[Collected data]
>>
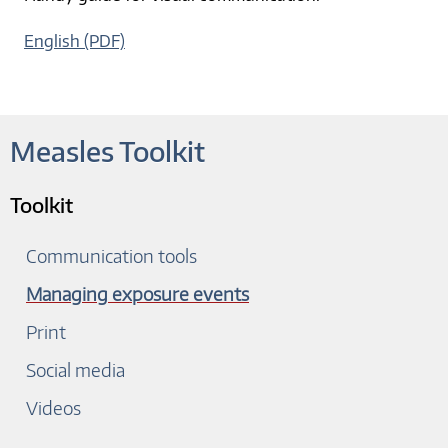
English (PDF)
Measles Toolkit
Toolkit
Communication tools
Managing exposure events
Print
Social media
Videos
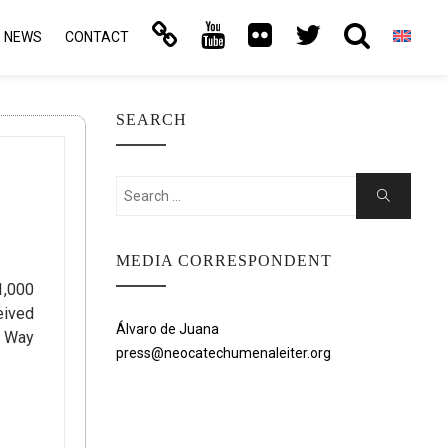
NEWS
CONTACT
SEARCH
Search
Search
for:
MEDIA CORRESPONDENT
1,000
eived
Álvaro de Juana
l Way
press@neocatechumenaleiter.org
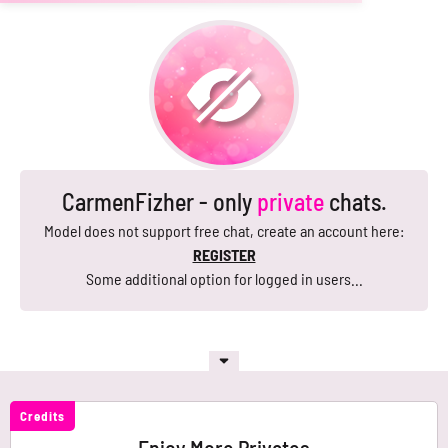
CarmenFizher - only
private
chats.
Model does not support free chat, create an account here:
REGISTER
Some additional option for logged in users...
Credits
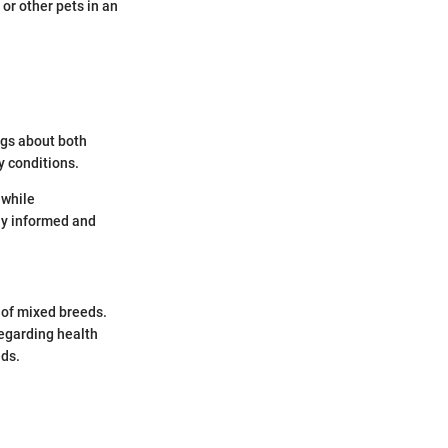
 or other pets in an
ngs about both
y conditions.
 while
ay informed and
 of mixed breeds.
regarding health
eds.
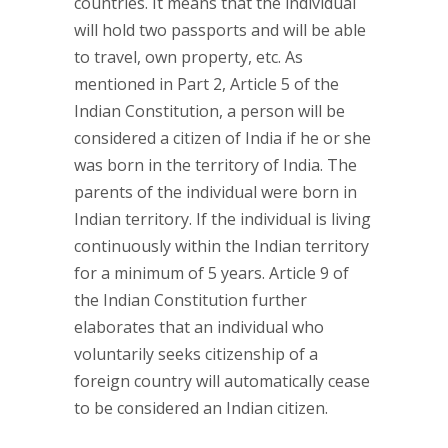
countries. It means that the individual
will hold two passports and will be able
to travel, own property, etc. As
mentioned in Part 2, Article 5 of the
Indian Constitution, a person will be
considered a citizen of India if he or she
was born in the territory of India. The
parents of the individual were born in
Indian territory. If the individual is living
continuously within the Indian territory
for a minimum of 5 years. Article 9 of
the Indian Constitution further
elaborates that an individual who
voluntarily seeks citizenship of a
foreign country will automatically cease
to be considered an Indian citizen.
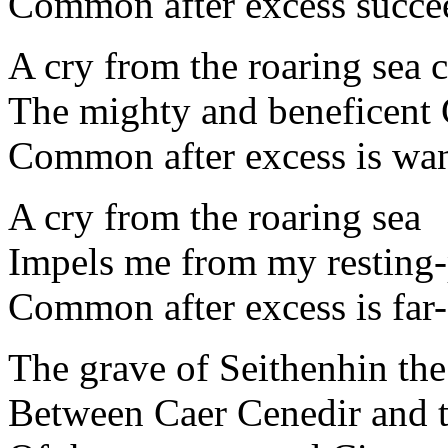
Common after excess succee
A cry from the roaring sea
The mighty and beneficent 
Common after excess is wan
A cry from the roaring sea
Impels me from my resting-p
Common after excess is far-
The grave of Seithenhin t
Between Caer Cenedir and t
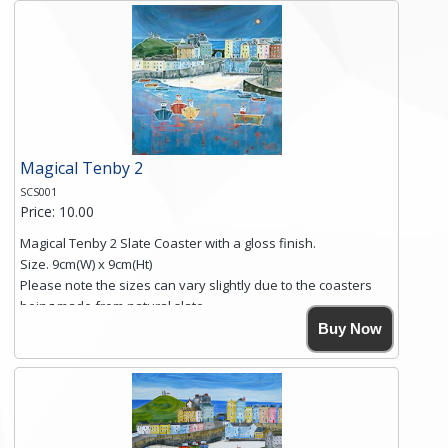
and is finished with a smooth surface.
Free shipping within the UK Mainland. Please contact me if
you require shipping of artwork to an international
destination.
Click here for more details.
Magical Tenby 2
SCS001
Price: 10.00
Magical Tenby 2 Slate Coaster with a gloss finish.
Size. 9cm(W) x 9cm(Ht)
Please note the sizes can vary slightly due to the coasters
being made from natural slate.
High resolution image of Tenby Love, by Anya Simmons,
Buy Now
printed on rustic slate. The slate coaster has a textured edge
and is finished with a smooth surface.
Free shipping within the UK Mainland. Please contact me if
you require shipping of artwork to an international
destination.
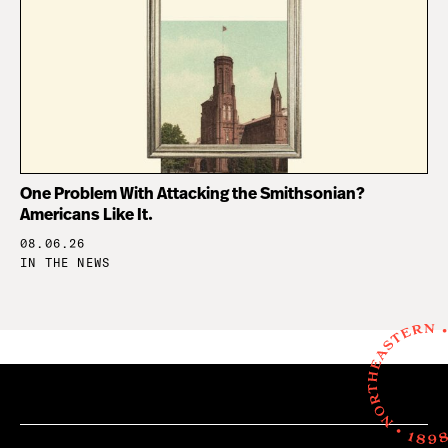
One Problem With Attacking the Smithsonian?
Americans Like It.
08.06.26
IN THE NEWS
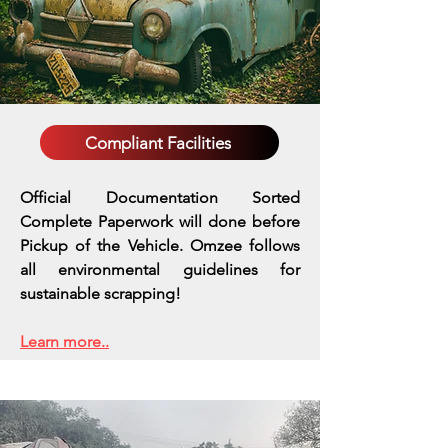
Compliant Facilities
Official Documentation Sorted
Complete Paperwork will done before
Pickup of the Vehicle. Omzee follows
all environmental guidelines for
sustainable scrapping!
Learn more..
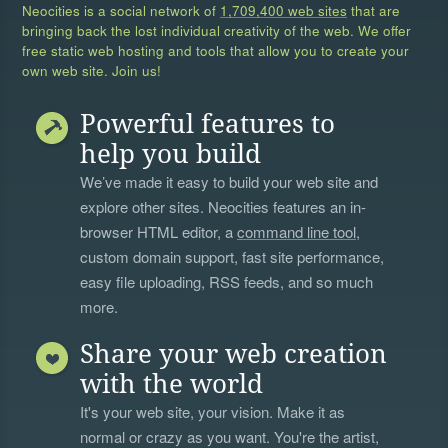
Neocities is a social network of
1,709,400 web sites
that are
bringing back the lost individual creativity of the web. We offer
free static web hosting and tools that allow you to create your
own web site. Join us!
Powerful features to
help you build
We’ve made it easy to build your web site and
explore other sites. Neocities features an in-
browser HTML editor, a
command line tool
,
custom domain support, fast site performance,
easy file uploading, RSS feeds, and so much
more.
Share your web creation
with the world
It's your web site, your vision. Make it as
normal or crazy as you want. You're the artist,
<<
>>
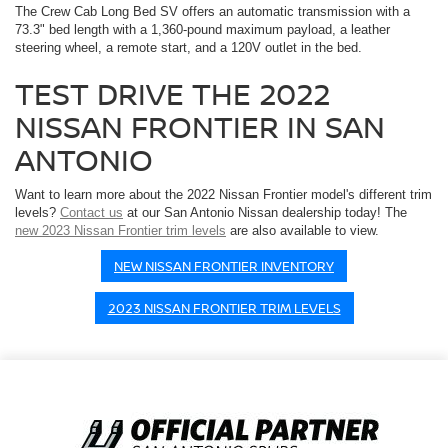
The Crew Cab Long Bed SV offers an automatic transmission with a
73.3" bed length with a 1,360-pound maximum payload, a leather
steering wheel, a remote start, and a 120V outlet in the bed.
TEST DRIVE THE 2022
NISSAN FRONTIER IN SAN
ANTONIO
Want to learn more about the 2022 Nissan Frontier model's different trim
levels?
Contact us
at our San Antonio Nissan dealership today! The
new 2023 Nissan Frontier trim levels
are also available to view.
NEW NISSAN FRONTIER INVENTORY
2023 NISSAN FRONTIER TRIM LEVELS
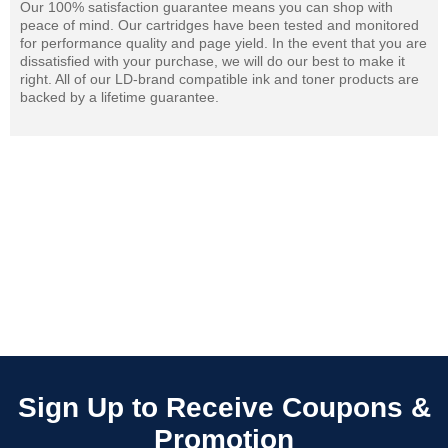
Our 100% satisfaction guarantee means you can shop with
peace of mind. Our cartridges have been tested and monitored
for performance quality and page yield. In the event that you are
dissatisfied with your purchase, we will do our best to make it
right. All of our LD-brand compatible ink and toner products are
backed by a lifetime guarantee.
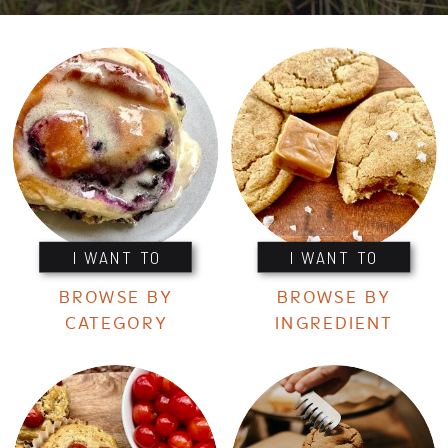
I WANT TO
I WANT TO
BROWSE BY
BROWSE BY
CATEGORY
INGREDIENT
<<
_Exercise directions_. Show me every line of the entries above that holds "from".

_Expected answer_.
A cry from the roaring sea
A cry from the roaring sea
Impels me from my resting-p
being made from natural slate.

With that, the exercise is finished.